Financing health intervention will be very difficult for the federal government as can seen in the sectoral allocation to the health sector in the 2020 Appropriation Bill sent by the President to the National Assembly. In it, a paltry N48 billion was budgeted to take care of the health of over 200 million Nigerians. There is no better option to look for smart and sustainable financing for this critical sector than to look at Diaspora remittances.
PWC reported that the total Diaspora remittance in 2018 was $23.63 billion, and projected that it will hit $25 billion by the end of 2019. These figures dwarf the total income realized by the federal government from oil and gas, the major contributors to the nation’s revenue. Deriving and investing 10% ($2.5 billion) of this fund, which translates into N900 billion, into the health sector, will turnaround the sector and position the country towards actualizing the goal by 2030. Diaspora remittances of the 1.4 million Nigerians abroad presents a smart funding mechanism if properly harnessed. It can fund the government’s desire to achieve UHC with no long-term stringent condition on the nation’s finances like the Chinese loans.
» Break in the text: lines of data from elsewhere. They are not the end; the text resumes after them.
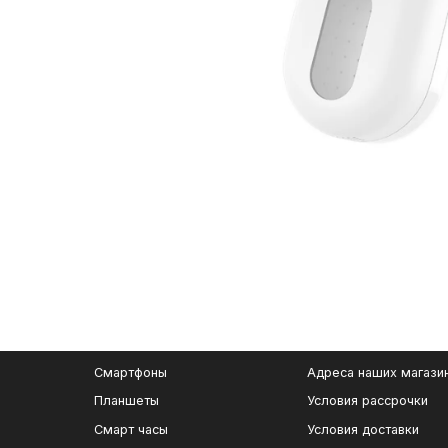
Смартфоны
Адреса наших магази
Планшеты
Условия рассрочки
Смарт часы
Условия доставки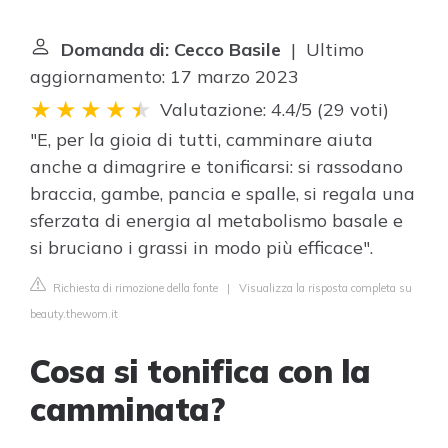
Domanda di: Cecco Basile
| Ultimo
aggiornamento: 17 marzo 2023
Valutazione: 4.4/5
(
29 voti
)
"E, per la gioia di tutti, camminare aiuta
anche a dimagrire e tonificarsi: si rassodano
braccia, gambe, pancia e spalle, si regala una
sferzata di energia al metabolismo basale e
si bruciano i grassi in modo più efficace".
Richiesta di rimozione della fonte
|
Visualizza la risposta completa su
beauty.thewom.it
Cosa si tonifica con la
camminata?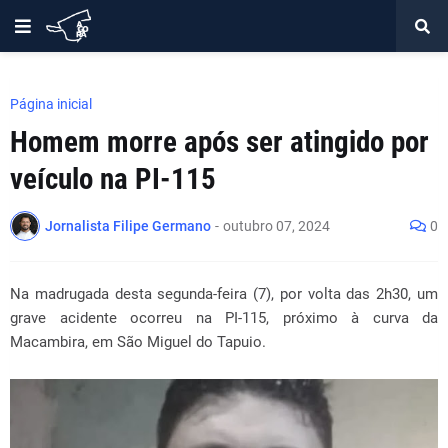
Página inicial
Homem morre após ser atingido por
veículo na PI-115
Jornalista Filipe Germano
-
outubro 07, 2024
0
Na madrugada desta segunda-feira (7), por volta das 2h30, um
grave acidente ocorreu na PI-115, próximo à curva da
Macambira, em São Miguel do Tapuio.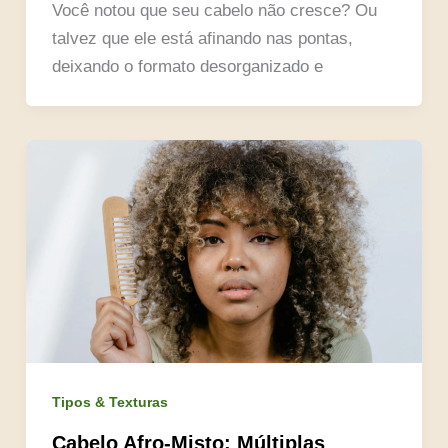
Você notou que seu cabelo não cresce? Ou
talvez que ele está afinando nas pontas,
deixando o formato desorganizado e
Tipos & Texturas
Cabelo Afro-Misto: Múltiplas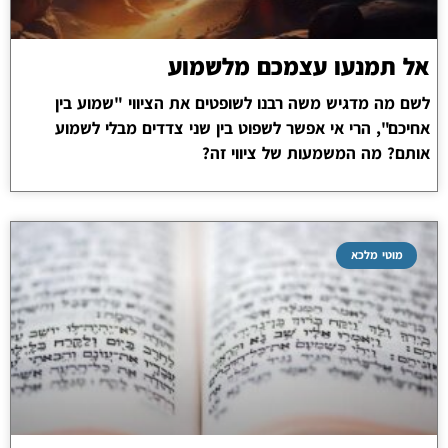
אל תמנעו עצמכם מלשמוע
לשם מה מדגיש משה רבנו לשופטים את הציווי "שמוע בין
אחיכם", הרי אי אפשר לשפוט בין שני צדדים מבלי לשמוע
אותם? מה המשמעות של ציווי זה?
מוטי מלכא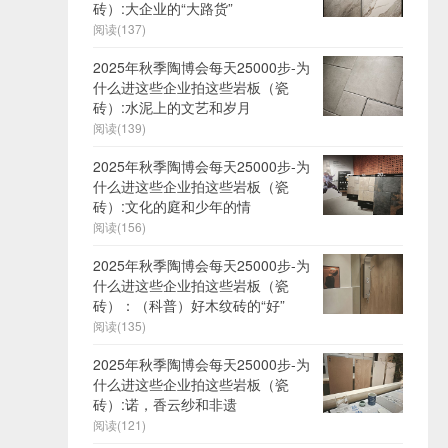
砖）:大企业的“大路货”
阅读(137)
2025年秋季陶博会每天25000步-为
什么进这些企业拍这些岩板（瓷
砖）:水泥上的文艺和岁月
阅读(139)
2025年秋季陶博会每天25000步-为
什么进这些企业拍这些岩板（瓷
砖）:文化的庭和少年的情
阅读(156)
2025年秋季陶博会每天25000步-为
什么进这些企业拍这些岩板（瓷
砖）：（科普）好木纹砖的“好”
阅读(135)
2025年秋季陶博会每天25000步-为
什么进这些企业拍这些岩板（瓷
砖）:诺，香云纱和非遗
阅读(121)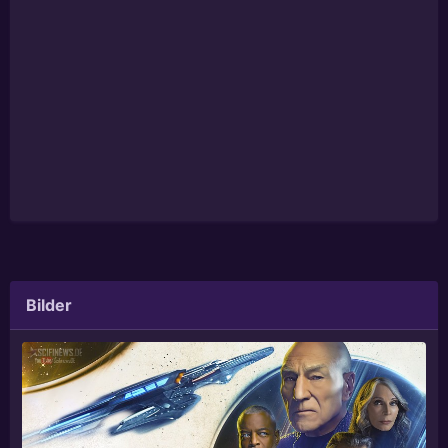
Bilder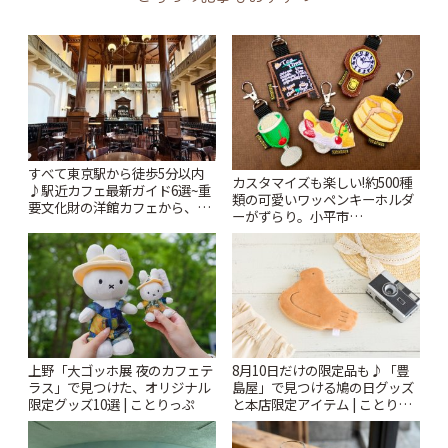
すべて東京駅から徒歩5分以内
カスタマイズも楽しい!約500種
♪駅近カフェ最新ガイド6選~重
類の可愛いワッペンキーホルダ
要文化財の洋館カフェから、改
ーがずらり。小平市
札すぐのレトロ喫茶まで~ | こと
「Kimamaya T&K」 | ことりっ
りっぷ
ぷ
上野「大ゴッホ展 夜のカフェテ
8月10日だけの限定品も♪「豊
ラス」で見つけた、オリジナル
島屋」で見つける鳩の日グッズ
限定グッズ10選 | ことりっぷ
と本店限定アイテム | ことりっ
ぷ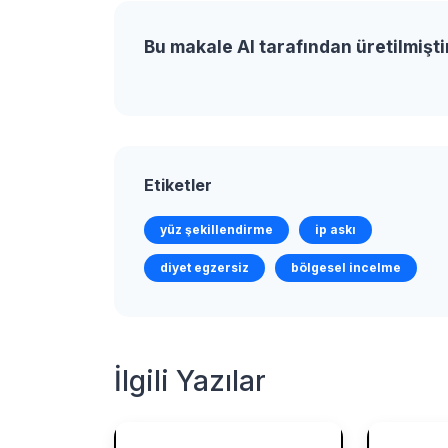
Bu makale AI tarafından üretilmişti
Etiketler
yüz şekillendirme
ip askı
diyet egzersiz
bölgesel incelme
İlgili Yazılar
Research have shown that Diaspora remittances are majorly for informal purposes such as paying school fees, house rents, medical bills, property development, taking care of aging parents or relatives’ upkeep and investments in stocks.
This fund must be systematically channel -led towards addressing critical areas including bridging the gap between the have and have not. However, the success of this financing approach is subject to a number of factors, key among which are transparency of the funding process, adoption of need-based approach with limited political intervention, accountability of the management of the resources, strong political goodwill, proper marketing of the idea and, above all, value for money in the utilization of the resources.